Mary Washington Hospital.

Mary Washington Hospital has earned the top grade in a new national hospital safety report.

The Leapfrog Group, a nonprofit organization founded by some of the nation’s largest businesses, has given Mary Washington an “A” for its efforts to keep patients safe. Stafford Hospital received a “B” in the survey. The Spotsylvania Regional Medical Center is too new to be included in the ranking.

Leapfrog published its first listing of Hospital Safety Scores yesterday. The organization ranked 2,660 acute-care hospitals nationwide, including 59 in Virginia. Mary Washington was one of 24 Virginia hospitals to receive an “A,” the highest of five possible grades. Nationwide, about 28 percent of hospitals received an “A.”

“An ‘A’ is a great score,” said Erica Newman, communications manager for Leapfrog. “ ‘A’ hospitals are proven to be safer than hospitals who got a lower grade.”

Leapfrog based the scores on 26 publicly available hospital safety measures, including data from the Centers for Medicare and Medicaid Services, the American Hospital Association and the Joint Commission. The scores cover the period April 2010 through March 2011.

Mary Washington received top scores for its efforts to:

* Reduce the risk of infection after surgery, such as removal of a urinary catheter within 48 hours of surgery.

* Reduce the incidence of hospital-acquired infections, such as the proper care of a central line.

* Prevent in-hospital complications, such as pressure sores or accidental cuts or tears.

Stafford Hospital’s scores were similar to or better than Mary Washington’s.

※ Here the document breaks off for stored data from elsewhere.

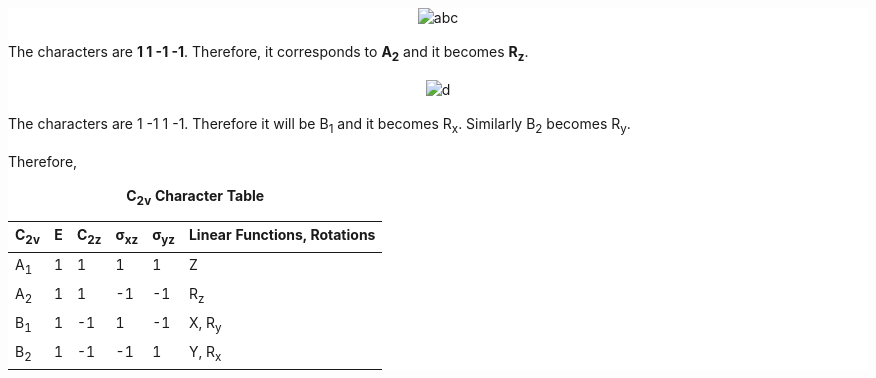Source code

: 
<div style="text-align: center;">
  <img src="https://github.com/user-attachments/assets/7e873abc-de4a-4165-99b5-f2cdb6b8ed2e" alt="abc">
</div>


<p>
The characters are <strong>1 1 -1 -1</strong>. Therefore, it corresponds to <strong>A<sub>2</sub></strong> and it becomes <strong>R<sub>z</sub></strong>.
</p>


<div style="text-align: center;">
  <img src="https://github.com/user-attachments/assets/90e1353e-d5ce-4f36-9c61-ea48f8088296" alt="d">
</div>


<p>The characters are 1 -1 1 -1. Therefore it will be B<sub>1</sub> and it becomes R<sub>x</sub>. Similarly B<sub>2</sub> becomes R<sub>y</sub>.</p>

<p>Therefore,</p>

<table cellpadding="6" cellspacing="0">
  <caption><strong>C<sub>2v</sub> Character Table</strong></caption>
  <thead>
    <tr>
      <th>C<sub>2v</sub></th>
      <th>E</th>
      <th>C<sub>2z</sub></th>
      <th>σ<sub>xz</sub></th>
      <th>σ<sub>yz</sub></th>
      <th>Linear Functions, Rotations</th>
    </tr>
  </thead>
  <tbody>
    <tr>
      <td>A<sub>1</sub></td>
      <td>1</td>
      <td>1</td>
      <td>1</td>
      <td>1</td>
      <td>Z</td>
    </tr>
    <tr>
      <td>A<sub>2</sub></td>
      <td>1</td>
      <td>1</td>
      <td>-1</td>
      <td>-1</td>
      <td>R<sub>z</sub></td>
    </tr>
    <tr>
      <td>B<sub>1</sub></td>
      <td>1</td>
      <td>-1</td>
      <td>1</td>
      <td>-1</td>
      <td>X, R<sub>y</sub></td>
    </tr>
    <tr>
      <td>B<sub>2</sub></td>
      <td>1</td>
      <td>-1</td>
      <td>-1</td>
      <td>1</td>
      <td>Y, R<sub>x</sub></td>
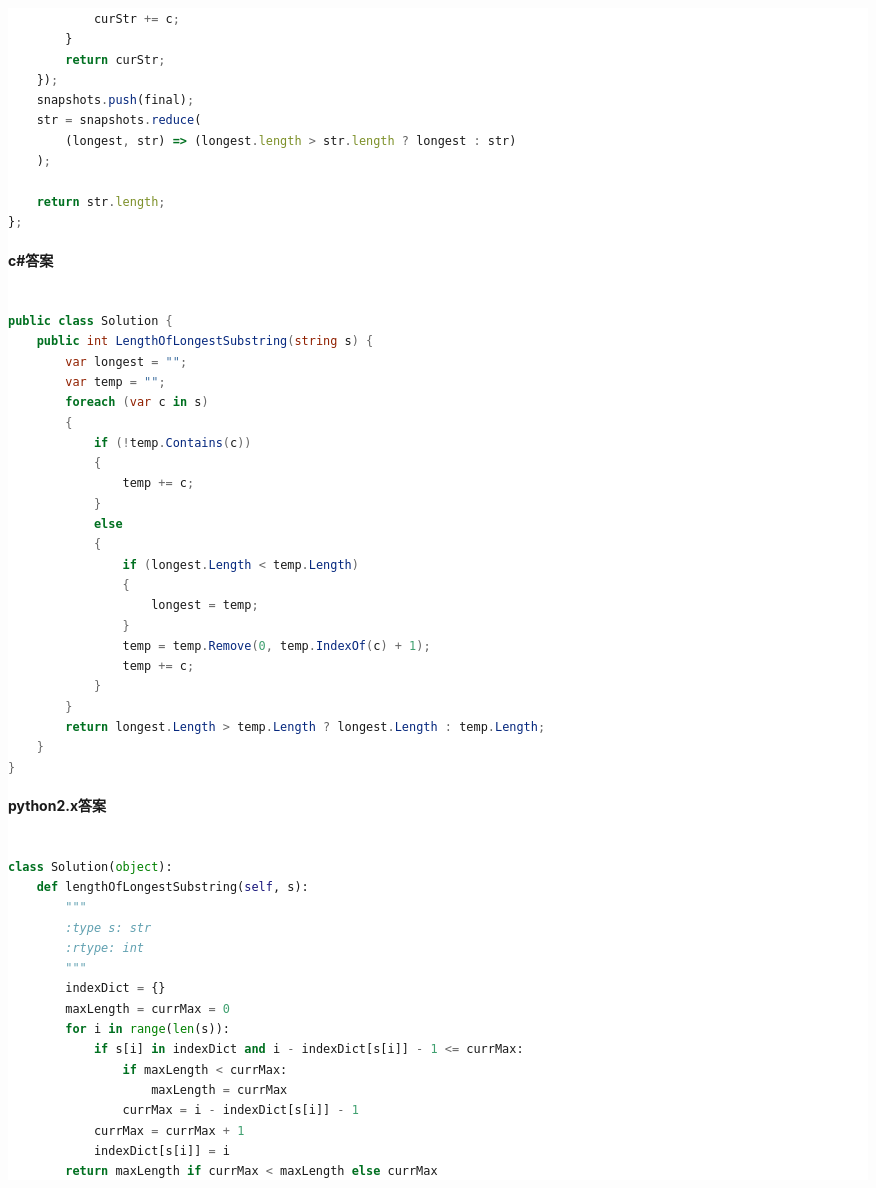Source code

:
 ```javascript
            curStr += c;
        }
        return curStr;
    });
    snapshots.push(final);
    str = snapshots.reduce(
        (longest, str) => (longest.length > str.length ? longest : str)
    );
    
    return str.length;
};

```

#### c#答案

```c#

public class Solution {
    public int LengthOfLongestSubstring(string s) {
        var longest = "";
        var temp = "";
        foreach (var c in s)
        {
            if (!temp.Contains(c))
            {
                temp += c;
            }
            else
            {
                if (longest.Length < temp.Length)
                {
                    longest = temp;
                }
                temp = temp.Remove(0, temp.IndexOf(c) + 1);
                temp += c;
            }
        }
        return longest.Length > temp.Length ? longest.Length : temp.Length; 
    }
}

```

#### python2.x答案

```python

class Solution(object):
    def lengthOfLongestSubstring(self, s):
        """
        :type s: str
        :rtype: int
        """
        indexDict = {}
        maxLength = currMax = 0
        for i in range(len(s)):
            if s[i] in indexDict and i - indexDict[s[i]] - 1 <= currMax:
                if maxLength < currMax:
                    maxLength = currMax
                currMax = i - indexDict[s[i]] - 1
            currMax = currMax + 1
            indexDict[s[i]] = i
        return maxLength if currMax < maxLength else currMax

```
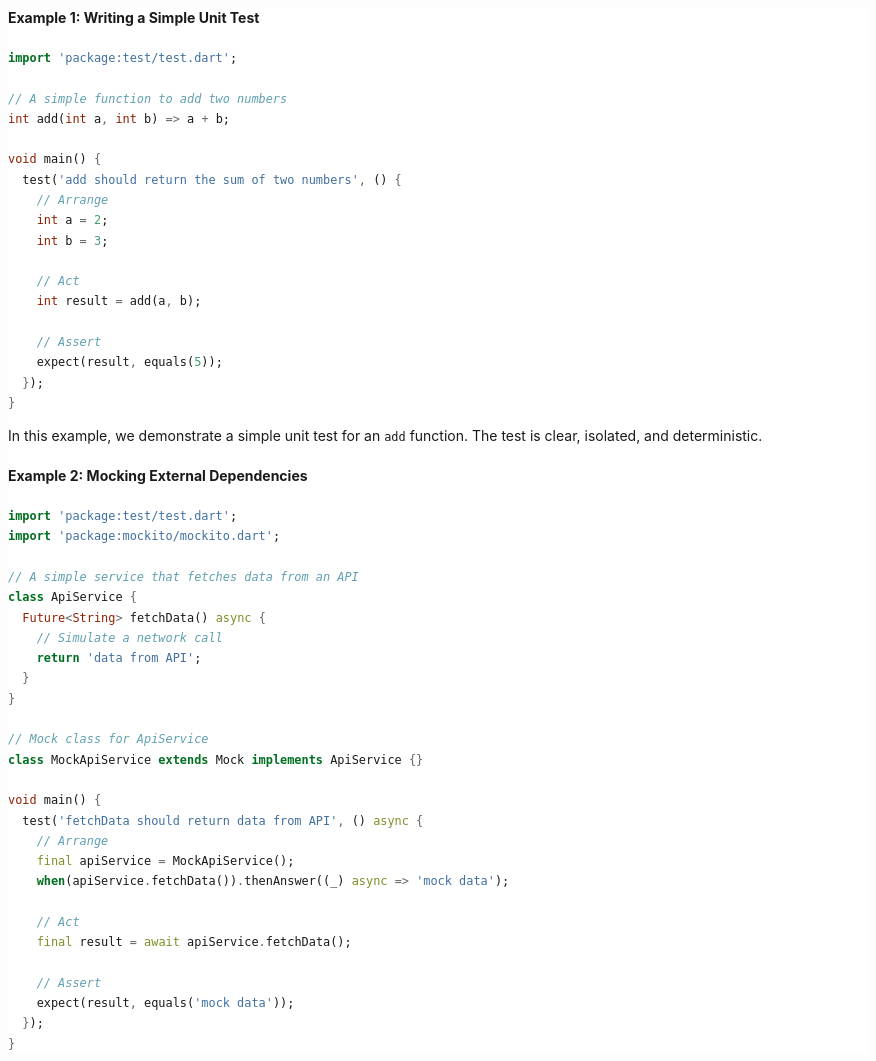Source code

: #### Example 1: Writing a Simple Unit Test

```dart
import 'package:test/test.dart';

// A simple function to add two numbers
int add(int a, int b) => a + b;

void main() {
  test('add should return the sum of two numbers', () {
    // Arrange
    int a = 2;
    int b = 3;

    // Act
    int result = add(a, b);

    // Assert
    expect(result, equals(5));
  });
}
```

In this example, we demonstrate a simple unit test for an `add` function. The test is clear, isolated, and deterministic.

#### Example 2: Mocking External Dependencies

```dart
import 'package:test/test.dart';
import 'package:mockito/mockito.dart';

// A simple service that fetches data from an API
class ApiService {
  Future<String> fetchData() async {
    // Simulate a network call
    return 'data from API';
  }
}

// Mock class for ApiService
class MockApiService extends Mock implements ApiService {}

void main() {
  test('fetchData should return data from API', () async {
    // Arrange
    final apiService = MockApiService();
    when(apiService.fetchData()).thenAnswer((_) async => 'mock data');

    // Act
    final result = await apiService.fetchData();

    // Assert
    expect(result, equals('mock data'));
  });
}
```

However, it scored lower on some items, such as the prevention of in-hospital complications following surgery.

Leapfrog, based in Washington,  was founded 10 years ago by companies such as GM, Boeing and FedEx, which were spending millions annually on their employees’ health care.

“They realized they were spending all this money and had no way of knowing if the care their employees were getting was good,” Newman said.

The group has published an annual hospital survey for several years, Newman said, but this is the first time it has created a composite ranking with letter grades

Even with the ranking, patients and their families are advised to be vigilant when in a hospital, Newman said.

“Lots of things can happen in a hospital,” she said. “Even hospitals who got an ‘A’ make mistakes.”